In a speech — littered with attacks on single mothers, apparently rorting the welfare system by having multiple children — after returning to the Senate, Hanson took aim at the Family Court system, saying fathers were murdering family members out of “sheer frustration” at the system.

“Children have two parents and until we treat mums and dads with the same courtesy and rights, we will continue to see murders due to sheer frustration, depression and mental illness caused by their unworkable scheme,” she said. 

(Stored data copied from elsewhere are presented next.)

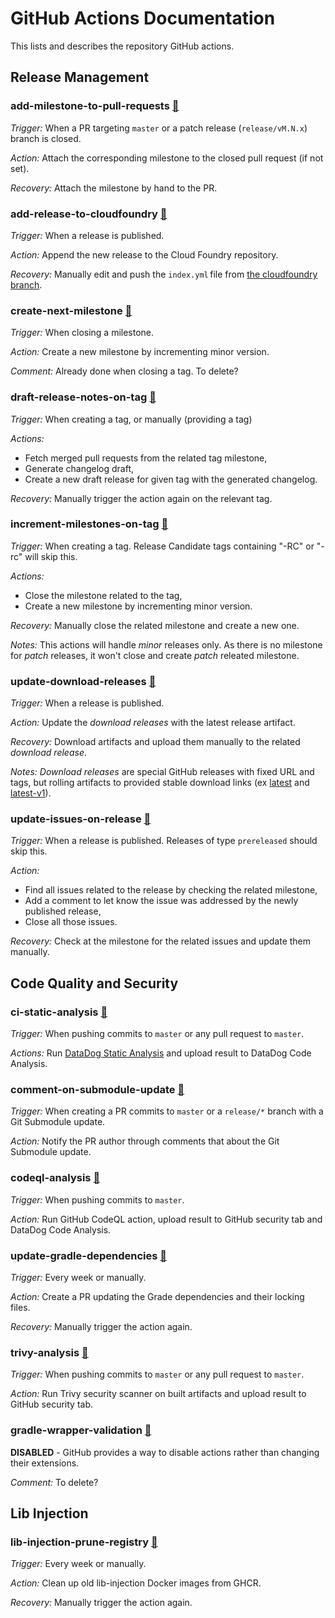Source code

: # GitHub Actions Documentation

This lists and describes the repository GitHub actions.

## Release Management

### add-milestone-to-pull-requests [🔗](add-milestone-to-pull-requests.yaml)

_Trigger:_ When a PR targeting `master` or a patch release (`release/vM.N.x`) branch is closed.

_Action:_ Attach the corresponding milestone to the closed pull request (if not set).

_Recovery:_ Attach the milestone by hand to the PR.

### add-release-to-cloudfoundry [🔗](add-release-to-cloudfoundry.yaml)

_Trigger:_ When a release is published.

_Action:_ Append the new release to the Cloud Foundry repository.

_Recovery:_ Manually edit and push the `index.yml` file from [the cloudfoundry branch](https://github.com/DataDog/dd-trace-java/tree/cloudfoundry).

### create-next-milestone [🔗](create-next-milestone.yaml)

_Trigger:_ When closing a milestone.

_Action:_ Create a new milestone by incrementing minor version.

_Comment:_ Already done when closing a tag. To delete?

### draft-release-notes-on-tag [🔗](draft-release-notes-on-tag.yaml)

_Trigger:_ When creating a tag, or manually (providing a tag)

_Actions:_

* Fetch merged pull requests from the related tag milestone,
* Generate changelog draft,
* Create a new draft release for given tag with the generated changelog.

_Recovery:_ Manually trigger the action again on the relevant tag.

### increment-milestones-on-tag [🔗](increment-milestones-on-tag.yaml)

_Trigger:_ When creating a tag. Release Candidate tags containing "-RC" or "-rc" will skip this.

_Actions:_
* Close the milestone related to the tag,
* Create a new milestone by incrementing minor version.

_Recovery:_ Manually close the related milestone and create a new one.

_Notes:_ This actions will handle _minor_ releases only.
As there is no milestone for _patch_ releases, it won't close and create _patch_ releated milestone.

### update-download-releases [🔗](update-download-releases.yaml)

_Trigger:_ When a release is published.

_Action:_ Update the _download releases_ with the latest release artifact.

_Recovery:_ Download artifacts and upload them manually to the related _download release_.

_Notes:_ _Download releases_ are special GitHub releases with fixed URL and tags, but rolling artifacts to provided stable download links (ex [latest](https://github.com/DataDog/dd-trace-java/releases/tag/download-latest) and [latest-v1](https://github.com/DataDog/dd-trace-java/releases/tag/download-latest-v1)).

### update-issues-on-release [🔗](update-issues-on-release.yaml)

_Trigger:_ When a release is published. Releases of type `prereleased` should skip this.

_Action:_
* Find all issues related to the release by checking the related milestone,
* Add a comment to let know the issue was addressed by the newly published release,
* Close all those issues.

_Recovery:_ Check at the milestone for the related issues and update them manually.

## Code Quality and Security

### ci-static-analysis [🔗](ci-static-analysis.yml)

_Trigger:_ When pushing commits to `master` or any pull request to `master`.

_Actions:_ Run [DataDog Static Analysis](https://docs.datadoghq.com/static_analysis/) and upload result to DataDog Code Analysis.

### comment-on-submodule-update [🔗](comment-on-submodule-update.yaml)

_Trigger:_ When creating a PR commits to `master` or a `release/*` branch with a Git Submodule update.

_Action:_ Notify the PR author through comments that about the Git Submodule update.

### codeql-analysis [🔗](codeql-analysis.yml)

_Trigger:_ When pushing commits to `master`.

_Action:_ Run GitHub CodeQL action, upload result to GitHub security tab and DataDog Code Analysis.

### update-gradle-dependencies [🔗](trivy-analysis.yml)

_Trigger:_ Every week or manually.

_Action:_ Create a PR updating the Grade dependencies and their locking files.

_Recovery:_ Manually trigger the action again.

### trivy-analysis [🔗](trivy-analysis.yml)

_Trigger:_ When pushing commits to `master` or any pull request to `master`.

_Action:_ Run Trivy security scanner on built artifacts and upload result to GitHub security tab.

### gradle-wrapper-validation [🔗](gradle-wrapper-validation.yaml.disabled)

**DISABLED** - GitHub provides a way to disable actions rather than changing their extensions.

_Comment:_ To delete?

## Lib Injection

### lib-injection-prune-registry [🔗](lib-injection-prune-registry.yaml)

_Trigger:_ Every week or manually.

_Action:_ Clean up old lib-injection Docker images from GHCR.

_Recovery:_ Manually trigger the action again.
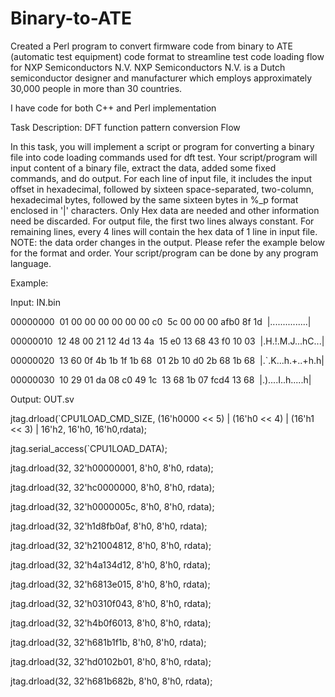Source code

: # Binary-to-ATE
Created a Perl program to convert firmware code from binary to ATE (automatic test equipment) code format to streamline test code loading flow for NXP Semiconductors N.V. NXP Semiconductors N.V. is a Dutch semiconductor designer and manufacturer which employs approximately 30,000 people in more than 30 countries. 

I have code for both C++ and Perl implementation

Task Description: 
DFT function pattern conversion Flow

In this task, you will implement a script or program for converting a binary file into code loading
commands used for dft test. Your script/program will input content of a binary file, extract the data,
added some fixed commands, and do output. For each line of input file, it includes the input offset in
hexadecimal, followed by sixteen space-separated, two-column, hexadecimal bytes, followed by the
same sixteen bytes in %_p format enclosed in &#39;|&#39; characters. Only Hex data are needed and other
information need be discarded. For output file, the first two lines always constant. For remaining lines,
every 4 lines will contain the hex data of 1 line in input file. 
NOTE: the data order changes in the output. Please refer the example below for the format and order.
Your script/program can be done by any program language.

Example:

Input: IN.bin

00000000  01 00 00 00 00 00 00 c0  5c 00 00 00 afb0 8f 1d  |........\.......|

00000010  12 48 00 21 12 4d 13 4a  15 e0 13 68 43 f0 10 03  |.H.!.M.J...hC...|

00000020  13 60 0f 4b 1b 1f 1b 68  01 2b 10 d0 2b 68 1b 68  |.`.K...h.+..+h.h|

00000030  10 29 01 da 08 c0 49 1c  13 68 1b 07 fcd4 13 68  |.)....I..h.....h|

Output: OUT.sv

jtag.drload(`CPU1LOAD_CMD_SIZE, (16&#39;h0000 &lt;&lt; 5) | (16&#39;h0 &lt;&lt; 4) | (16&#39;h1 &lt;&lt; 3) | 16&#39;h2, 16&#39;h0,
16&#39;h0,rdata);

jtag.serial_access(`CPU1LOAD_DATA);

jtag.drload(32, 32&#39;h00000001, 8&#39;h0, 8&#39;h0, rdata);

jtag.drload(32, 32&#39;hc0000000, 8&#39;h0, 8&#39;h0, rdata);

jtag.drload(32, 32&#39;h0000005c, 8&#39;h0, 8&#39;h0, rdata);

jtag.drload(32, 32&#39;h1d8fb0af, 8&#39;h0, 8&#39;h0, rdata);

jtag.drload(32, 32&#39;h21004812, 8&#39;h0, 8&#39;h0, rdata);

jtag.drload(32, 32&#39;h4a134d12, 8&#39;h0, 8&#39;h0, rdata);

jtag.drload(32, 32&#39;h6813e015, 8&#39;h0, 8&#39;h0, rdata);

jtag.drload(32, 32&#39;h0310f043, 8&#39;h0, 8&#39;h0, rdata);

jtag.drload(32, 32&#39;h4b0f6013, 8&#39;h0, 8&#39;h0, rdata);

jtag.drload(32, 32&#39;h681b1f1b, 8&#39;h0, 8&#39;h0, rdata);

jtag.drload(32, 32&#39;hd0102b01, 8&#39;h0, 8&#39;h0, rdata);

jtag.drload(32, 32&#39;h681b682b, 8&#39;h0, 8&#39;h0, rdata);
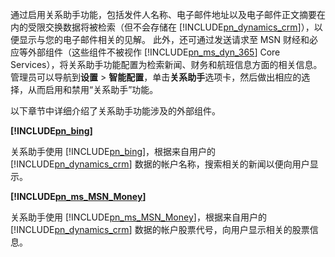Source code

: 通过启用关系助手功能，包括发件人名称、电子邮件地址以及电子邮件正文摘要在内的受限交换数据将被检索（但不会存储在 [!INCLUDE[pn_dynamics_crm](pn-dynamics-crm.md)]），以便显示与您的电子邮件相关的见解。 此外，还可通过发送请求至 MSN 财经和必应等外部组件（这些组件不被视作 [!INCLUDE[pn_ms_dyn_365](pn-ms-dyn-365.md)] Core Services），将关系助手功能配置为检索新闻、财务和航班信息方面的相关信息。 管理员可以导航到**设置** > **智能配置**，单击**关系助手**选项卡，然后做出相应的选择，​从而启用和禁用“关系助手”功能。  
  
 以下章节中详细介绍了关系助手功能涉及的外部组件。  
  
 **[!INCLUDE[pn_bing](pn-bing.md)]**  
  
 关系助手使用 [!INCLUDE[pn_bing](pn-bing.md)]，根据来自用户的 [!INCLUDE[pn_dynamics_crm](pn-dynamics-crm.md)] 数据的帐户名称，搜索相关的新闻以便向用户显示。  
  
 **[!INCLUDE[pn_ms_MSN_Money](pn-ms-msn-money.md)]**  
  
 关系助手使用 [!INCLUDE[pn_ms_MSN_Money](pn-ms-msn-money.md)]，根据来自用户的 [!INCLUDE[pn_dynamics_crm](pn-dynamics-crm.md)] 数据的帐户股票代号，向用户显示相关的股票信息。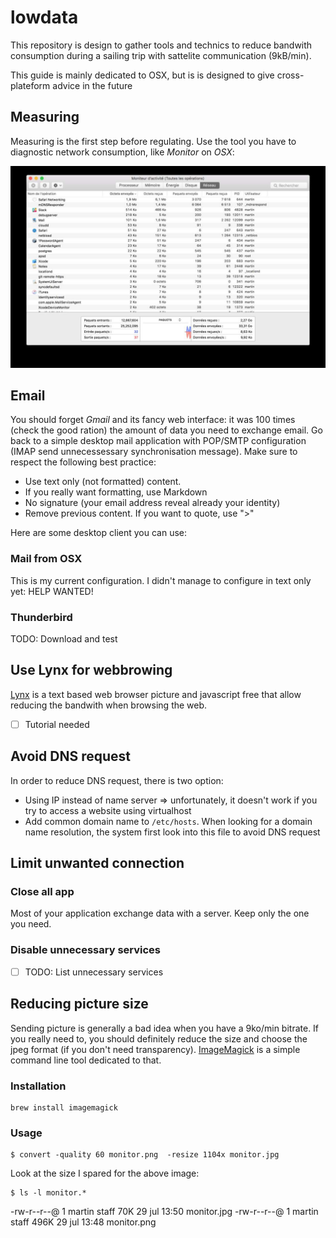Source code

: # lowdata

This repository is design to gather tools and technics to reduce bandwith consumption during a sailing trip with sattelite communication (9kB/min).

This guide is mainly dedicated to OSX, but is is designed to give cross-plateform advice in the future

## Measuring

Measuring is the first step before regulating. Use the tool you have to diagnostic network consumption, like *Monitor* on *OSX*:

![](monitor.jpg)

## Email

You should forget *Gmail* and its fancy web interface: it was 100 times (check the good ration) the amount of data you need to exchange email. Go back to a simple desktop mail application with POP/SMTP configuration (IMAP send unnecessessary synchronisation message). Make sure to respect the following best practice:

- Use text only (not formatted) content.
- If you really want formatting, use Markdown
- No signature (your email address reveal already your identity)
- Remove previous content. If you want to quote, use ">"


Here are some desktop client you can use:
### Mail from OSX

This is my current configuration. I didn't manage to configure in text only yet: HELP WANTED!

### Thunderbird

TODO: Download and test

## Use Lynx for webbrowing

[Lynx](http://lynx.browser.org) is a text based web browser picture and javascript free that allow reducing the bandwith when browsing the web.

- [ ] Tutorial needed

## Avoid DNS request

In order to reduce DNS request, there is two option:

- Using IP instead of name server => unfortunately, it doesn't work if you try to access a website using virtualhost
- Add common domain name to `/etc/hosts`. When looking for a domain name resolution, the system first look into this file to avoid DNS request

## Limit unwanted connection

### Close all app

Most of your application exchange data with a server. Keep only the one you need.

### Disable unnecessary services

- [ ] TODO: List unnecessary services

## Reducing picture size

Sending picture is generally a bad idea when you have a 9ko/min bitrate. If you really need to, you should definitely reduce the size and choose the jpeg format (if you don't need transparency). [ImageMagick](https://www.imagemagick.org) is a simple command line tool dedicated to that.

### Installation

    brew install imagemagick

### Usage

    $ convert -quality 60 monitor.png  -resize 1104x monitor.jpg

Look at the size I spared for the above image:

    $ ls -l monitor.*
-rw-r--r--@ 1 martin  staff    70K 29 jul 13:50 monitor.jpg
-rw-r--r--@ 1 martin  staff   496K 29 jul 13:48 monitor.png
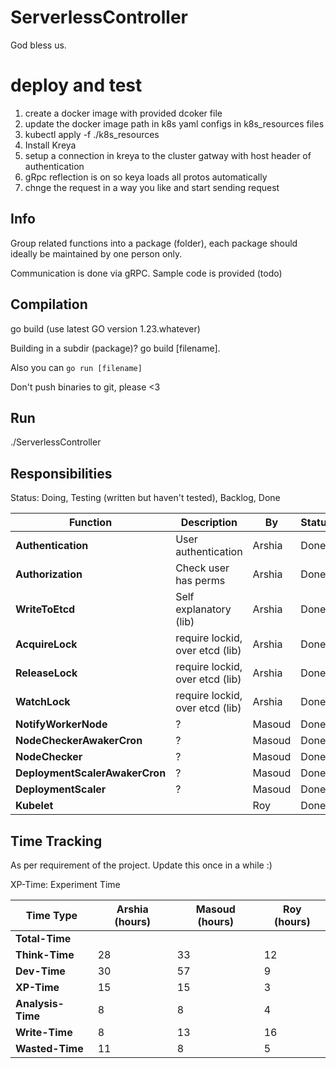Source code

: # ServerlessController

God bless us. 

# deploy and test 
1. create a docker image with provided dcoker file
2. update the docker image path in k8s yaml configs in k8s_resources files
3. kubectl apply -f ./k8s_resources
4. Install Kreya
5. setup a connection in kreya to the cluster gatway with host header of authentication
6. gRpc reflection is on so keya loads all protos automatically
7. chnge the request in a way you like and start sending request

## Info

Group related functions into a package (folder), each package should ideally be maintained by one person only. 

Communication is done via gRPC. Sample code is provided (todo)

## Compilation

go build
(use latest GO version 1.23.whatever)

Building in a subdir (package)? go build [filename].

Also you can `go run [filename]`

Don't push binaries to git, please <3 

## Run

./ServerlessController

## Responsibilities 

Status: Doing, Testing (written but haven't tested), Backlog, Done

| Function                       | Description                     | By     | Status |
|--------------------------------|---------------------------------|--------|--------|
| **Authentication**             | User authentication             | Arshia | Done   | 
| **Authorization**              | Check user has perms            | Arshia | Done   | 
| **WriteToEtcd**                | Self explanatory (lib)          | Arshia | Done   | 
| **AcquireLock**                | require lockid, over etcd (lib) | Arshia | Done   | 
| **ReleaseLock**                | require lockid, over etcd (lib) | Arshia | Done   | 
| **WatchLock**                  | require lockid, over etcd (lib) | Arshia | Done   | 
| **NotifyWorkerNode**           | ?                               | Masoud | Done   | 
| **NodeCheckerAwakerCron**      | ?                               | Masoud | Done   | 
| **NodeChecker**                | ?                               | Masoud | Done   | 
| **DeploymentScalerAwakerCron** | ?                               | Masoud | Done   | 
| **DeploymentScaler**           | ?                               | Masoud | Done   | 
| **Kubelet**                    |                                 | Roy    | Done   |

## Time Tracking

As per requirement of the project. Update this once in a while :) 

XP-Time: Experiment Time


| **Time Type**     | **Arshia (hours)** | **Masoud (hours)** | **Roy (hours)** |
|-------------------|--------------------|--------------------|-----------------|
| **Total-Time**    |                    |                    |                 |
| **Think-Time**    | 28                 | 33                 | 12              |
| **Dev-Time**      | 30                 | 57                 | 9               |
| **XP-Time**       | 15                 | 15                 | 3               |
| **Analysis-Time** | 8                  | 8                  | 4               |
| **Write-Time**    | 8                  | 13                 | 16              |
| **Wasted-Time**   | 11                 | 8                  | 5               |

Legal experts and activists said abolishing the Family Court would actually put the most vulnerable people in society — victims of domestic violence, economically vulnerable women — at greater risk. 

Decreasing welfare

Soon after, Hanson had to defend her party’s decision to back more than $6 billion in welfare cuts proposed by the Coalition. Not for the last time, she would have to face the fact that many who voted for her party were low-income earners, with some on welfare.

“I’m sorry, I can’t please everyone and not everyone’s going to agree with me, but I have to make decisions I believe are right for this country and future generations.”

She said her supporters would not tolerate “welfare bludgers”.

Penalty rates

First, she backed the decision of the Fair Work Commission to cut the penalty rates for hospitality and retail workers on Sundays and public holidays — and again, she had to field questions about the low-paid workers who voted for her and would be hurt by this decision, and simply replied: “They are getting their wage.”

After weeks of negative feedback from her base, Hanson was forced to row back, posting a Facebook video saying she had changed her mind.

Let me make it quite clear. After listening to people coming through my office, and on the streets, and back home over the weekend in the lead-up to this, generally the majority of people do not want a cut to penalty rates. You’ve got my support. I’ve listened and this is what you want and I will not support any cut to penalty rates.

Of course, you can’t please all the people all of the time. But base politics should be a gimme.